The structure of the town hasn't changed. It's still one of Europes better preserved small medieval towns - thanks to centuries of being a backwater. In some ways it still is. It is of course much busier. When we were here there were 3000 students including post grads. Now there's nearly 10,000. In those days there were two Chinese restaurants, three coffee shops and a 'trendy' vegan place that we thought was truly cutting edge. For anything fancy to eat you went to a hotel. In addition there were a dozen or hostelries one of which used to serve Angus with a steak pie and pint of bitter for his breakfast in pre-Font days. There was one supermarket and a variety of small specialist stores that wrapped your purchase in brown paper and had it delivered by bicycle to your front door.

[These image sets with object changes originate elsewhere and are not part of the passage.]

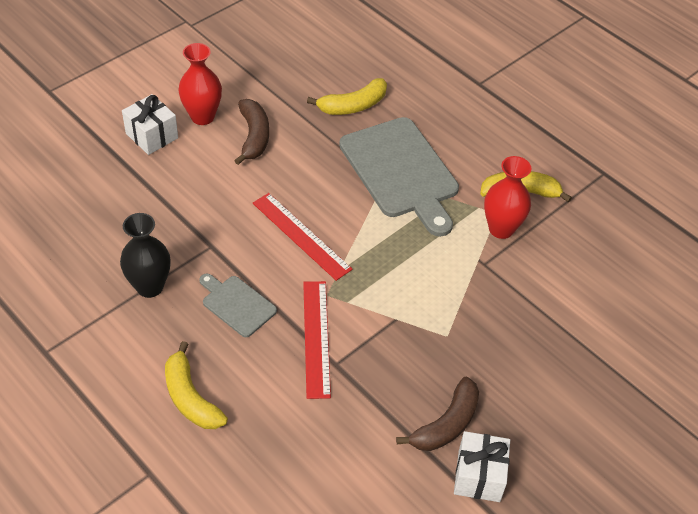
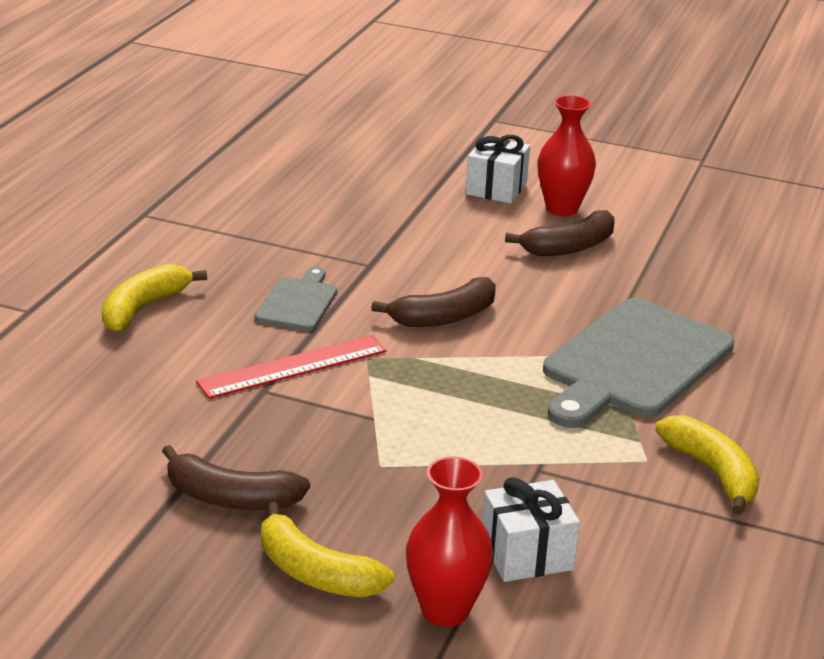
camera: 65 degrees right, 20 degrees down
(150, 287) = (277, 245): black vase -> none
(301, 235) = (444, 317): red ruler -> brown banana
(353, 105) = (708, 299): yellow banana -> yellow banana (315, 572)
(479, 476) = (164, 544): white gift -> white gift (526, 554)
(501, 229) = (620, 470): red vase -> red vase (445, 610)

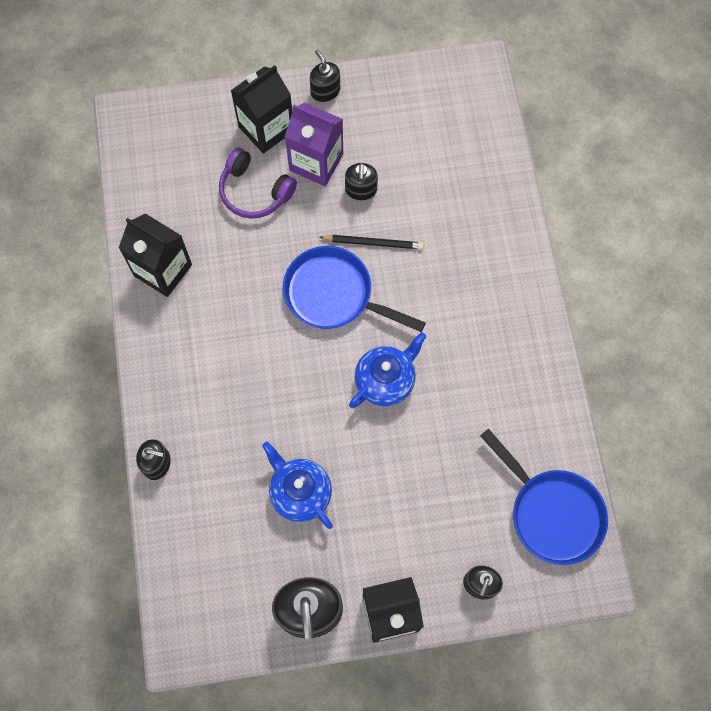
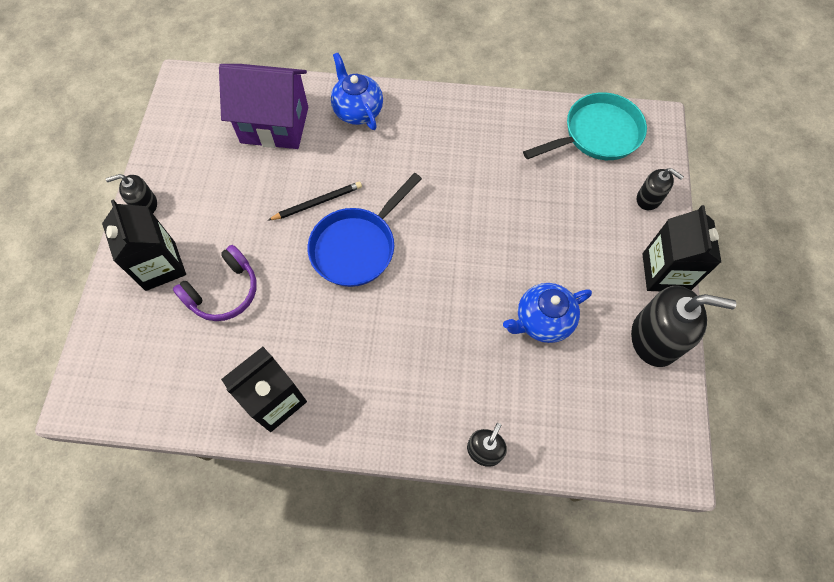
camera: 75 degrees left, 5 degrees down
(316, 162) = (216, 230): purple carton -> none
(361, 190) = (261, 200): black soap dispenser -> none
(373, 243) = (317, 202): black pencil -> black pencil turned 45 degrees clockwise
(385, 381) = (453, 225): blue teapot -> blue teapot (357, 110)
(453, 172) = (274, 125): none -> purple house
(552, 513) = (597, 134): blue pan -> turquoise pan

The specialist food stores with the exception of the butcher, baker, cheese monger and fish shop have all gone to be replaced by two indifferent supermarkets. In those days non-UK students were a relative rarity - I'm guessing 10% tops. Now worried parents have clocked onto the fact that a small historic town is a super safe place to send their offspring. Non UK intake is now around 50% and at times you could think you were in Princeton.
It was a very old and much haunted castle that had been a favourite of Mary Queen of Scots and blown up by Oliver Cromwell. What was left of it had been patched up and then romanticised by the Victorians. There were corridors we rarely if ever went down. The loos were powerful 1850's affairs called thunder boxes. There was a farm manager and a cast of inefficient farm hands who somehow managed to keep the place running. It had huge walled gardens that were the haunt of an early generation of Polish Lowland Sheepdogs. The new owner was a Goldman Sachs man and his family who spent their winters in Southampton and their summers in Scotland. Within three years they were spending all their time in Scotland apart from January and February when they found it too depressing and went to Vero Beach.
Thank you Angus for your interesting replies about your and The Font"s time at St Andrews and at your old farm. I also enjoyed the link to anglepoise lamps. I still have one on my desk.